According to Ickes (1993), divorce rates and breakups are high when it comes to relationships where men and women ascribe to traditional gender roles. The conflicts are caused by the friction of the self-imposed restrictions that the individuals place on themselves by following the gender-specific guidelines prescribed by society. The restrictions are unnatural because they curtail the natural curiosity of human beings. They also have too high expectations when they rely on the gender roles to have a compatible union. Couples expect that their spouses will act according to the specific guidelines of the gender roles and excel at it regardless of the strengths and weaknesses inherent in each individual. Extremely high expectations can often lead to frustration and eventually the disintegration of the union.
The author’s research indicates that relationships between androgynous men and women are more successful compared to those of people who ascribe to traditional gender roles to guide their interactions. He argues that when a couple re-enacts their respective traditional gender roles, they are embarking on undermining their relationship. The reason behind this observation is the fact that traditional gender roles create a mis-communication between males and females. The man and the woman know what the society expects of them and how they should behave but their innate self tends to conflict with the social conditioning (Ickes, 1993).

Stored data entries
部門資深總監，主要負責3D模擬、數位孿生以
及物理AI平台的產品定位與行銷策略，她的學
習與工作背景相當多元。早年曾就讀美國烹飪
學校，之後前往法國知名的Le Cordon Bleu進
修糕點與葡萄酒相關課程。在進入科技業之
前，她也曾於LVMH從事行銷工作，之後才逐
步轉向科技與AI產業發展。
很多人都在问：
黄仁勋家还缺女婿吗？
--
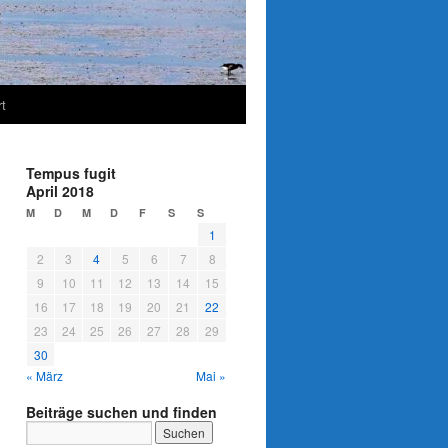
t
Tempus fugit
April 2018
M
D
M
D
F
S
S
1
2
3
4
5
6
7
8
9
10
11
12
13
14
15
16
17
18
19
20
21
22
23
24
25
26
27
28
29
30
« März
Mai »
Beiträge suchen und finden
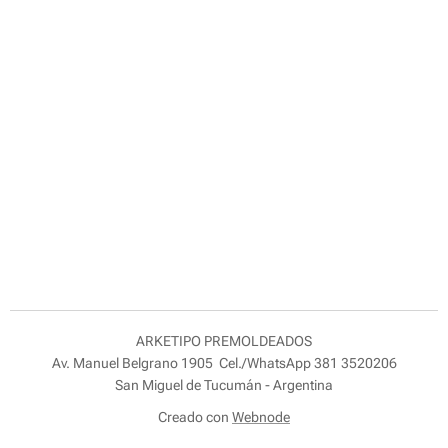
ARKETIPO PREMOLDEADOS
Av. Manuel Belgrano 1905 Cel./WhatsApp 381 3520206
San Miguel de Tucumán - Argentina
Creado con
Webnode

• [Your task]: From the passage on gender roles in relationships, copy out the text between "The author’s research" and "conditioning (Ickes, 1993).", inclusive.

• [Reply]:
The author’s research indicates that relationships between androgynous men and women are more successful compared to those of people who ascribe to traditional gender roles to guide their interactions. He argues that when a couple re-enacts their respective traditional gender roles, they are embarking on undermining their relationship. The reason behind this observation is the fact that traditional gender roles create a mis-communication between males and females. The man and the woman know what the society expects of them and how they should behave but their innate self tends to conflict with the social conditioning (Ickes, 1993).